4
Haloooo...
Sebelum digulir ke atas, aku mau info kalo versi cerita EQUIVOCAL di Karyakarsa dan KBM bakal sedikit beda urutannya.
Soal dicetak, aku belum bisa janjikan dalam waktu dekat atau masih lama. Pengalaman kemarin, aku harus hati-hati soal cetak ini. Kalau aku mau SP dan PO, aku masih butuh waktu untuk menyediakan editor, layout, cover, dll. Biaya cetak juga aku pikirkan banget. Kalau kangen dan kepo banget sama ending kisah Raidi, boleh mampir baca di Karyakarsa dan KBM ya.
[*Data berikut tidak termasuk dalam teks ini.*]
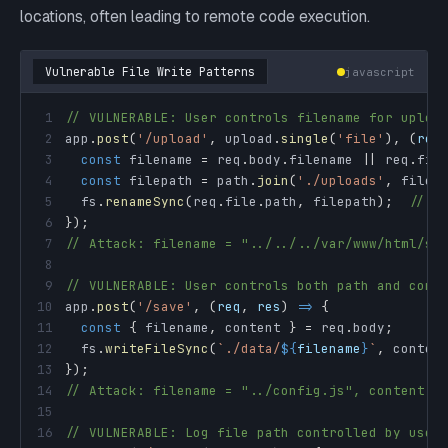
locations, often leading to remote code execution.
Vulnerable File Write Patterns
javascript
1
// VULNERABLE: User controls filename for uploa
2
app
.
post
(
'/upload'
,
 upload
.
single
(
'file'
)
,
(
req
3
const
 filename 
=
 req
.
body
.
filename
||
 req
.
fil
4
const
 filepath 
=
 path
.
join
(
'./uploads'
,
 filen
5
  fs
.
renameSync
(
req
.
file
.
path
,
 filepath
)
;
// P
6
}
)
;
7
// Attack: filename = "../../../var/www/html/sh
8
9
// VULNERABLE: User controls both path and cont
10
app
.
post
(
'/save'
,
(
req
,
 res
)
=>
{
11
const
{
 filename
,
 content 
}
=
 req
.
body
;
12
  fs
.
writeFileSync
(
`
./data/
${
filename
}
`
,
 conten
13
}
)
;
14
// Attack: filename = "../config.js", content =
15
16
// VULNERABLE: Log file path controlled by user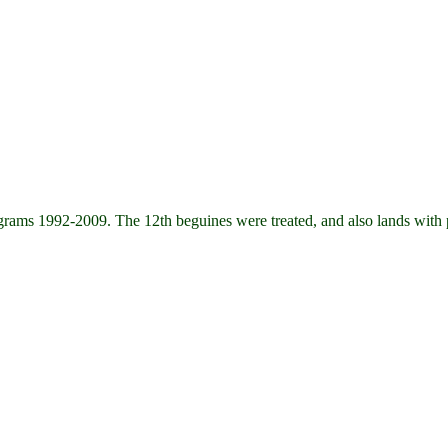
s 1992-2009. The 12th beguines were treated, and also lands with pa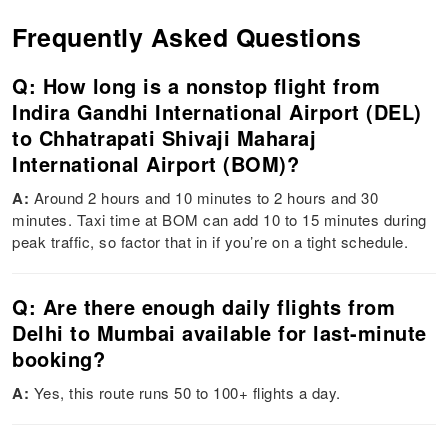
Frequently Asked Questions
Q: How long is a nonstop flight from
Indira Gandhi International Airport (DEL)
to Chhatrapati Shivaji Maharaj
International Airport (BOM)?
A:
Around 2 hours and 10 minutes to 2 hours and 30
minutes. Taxi time at BOM can add 10 to 15 minutes during
peak traffic, so factor that in if you’re on a tight schedule.
Q: Are there enough daily flights from
Delhi to Mumbai available for last-minute
booking?
A:
Yes, this route runs 50 to 100+ flights a day.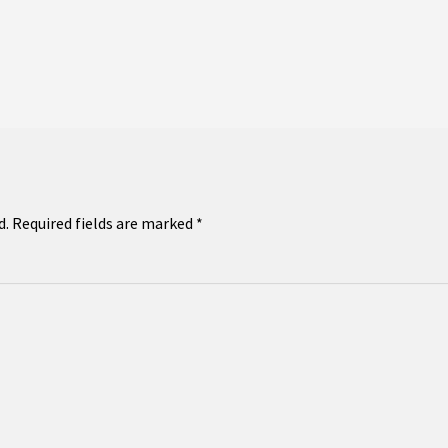
d.
Required fields are marked
*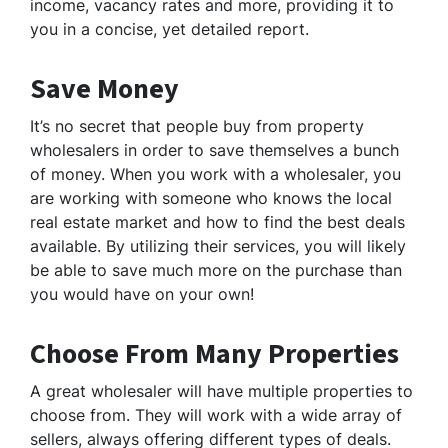
income, vacancy rates and more, providing it to
you in a concise, yet detailed report.
Save Money
It’s no secret that people buy from property
wholesalers in order to save themselves a bunch
of money. When you work with a wholesaler, you
are working with someone who knows the local
real estate market and how to find the best deals
available. By utilizing their services, you will likely
be able to save much more on the purchase than
you would have on your own!
Choose From Many Properties
A great wholesaler will have multiple properties to
choose from. They will work with a wide array of
sellers, always offering different types of deals.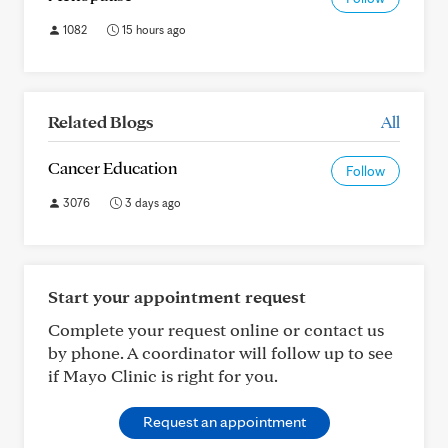
1082
15 hours ago
Related Blogs
All
Cancer Education
Follow
3076
3 days ago
Start your appointment request
Complete your request online or contact us
by phone. A coordinator will follow up to see
if Mayo Clinic is right for you.
Request an appointment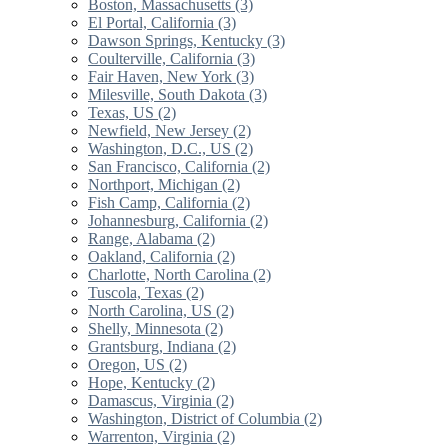
Boston, Massachusetts (3)
El Portal, California (3)
Dawson Springs, Kentucky (3)
Coulterville, California (3)
Fair Haven, New York (3)
Milesville, South Dakota (3)
Texas, US (2)
Newfield, New Jersey (2)
Washington, D.C., US (2)
San Francisco, California (2)
Northport, Michigan (2)
Fish Camp, California (2)
Johannesburg, California (2)
Range, Alabama (2)
Oakland, California (2)
Charlotte, North Carolina (2)
Tuscola, Texas (2)
North Carolina, US (2)
Shelly, Minnesota (2)
Grantsburg, Indiana (2)
Oregon, US (2)
Hope, Kentucky (2)
Damascus, Virginia (2)
Washington, District of Columbia (2)
Warrenton, Virginia (2)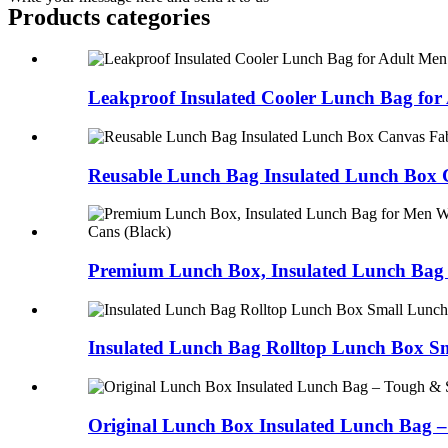
Products categories
Leakproof Insulated Cooler Lunch Bag for A
Reusable Lunch Bag Insulated Lunch Box C
Premium Lunch Box, Insulated Lunch Bag f
Insulated Lunch Bag Rolltop Lunch Box Sm
Original Lunch Box Insulated Lunch Bag –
Nanya dikit, kalian mau bonus kayak gimana? Berhubung cerita ini dibuat by request pembaca (Can you imagine I made one because of you? Hahaha) jadi aku mau mempersembahkan bonusnya mendekati harapan kalian. Please note it, AKU USAHAKAN BIKIN PART BONUS MENDEKATI HARAPAN KALIAN 😁 Jadi belum tentu bakal persis kayak keinginan kalian.
Jawab di sini soal BONUS CHAPTER impian kalian 👉
"Bahagia di sisimu!" Aku mendendangkan lagu Fenny Bauty dengan kencang. Belum lagi speaker hormone yang disambung ke ponselku, ruangan sungguh berpolusi suara.
Rai mengorek telinganya menggunakan kelinking. Wajahnya ketara bosan. Tapi jangan harap, seorang Rai akan melepaskan satu pekerja tanpa upah yang akan memeriksa semua laporan bagian keuangan dan marketing, di saat dirinya sendiri asyik main mobile legend. Selalu begini tiap aku kepergok datang ke daerah teritorialnya, aku akan dipekerjakan paksa. Ancamannya selalu kartu kredit. Sadis memang sulung Mami Yulia dan Pak Rakhmadi.
"Di, kamu tidak niat ambil les nyanyi?" Jangan harap kalimat ini bentuk perhatian, yang benar dia sedang menyindirku.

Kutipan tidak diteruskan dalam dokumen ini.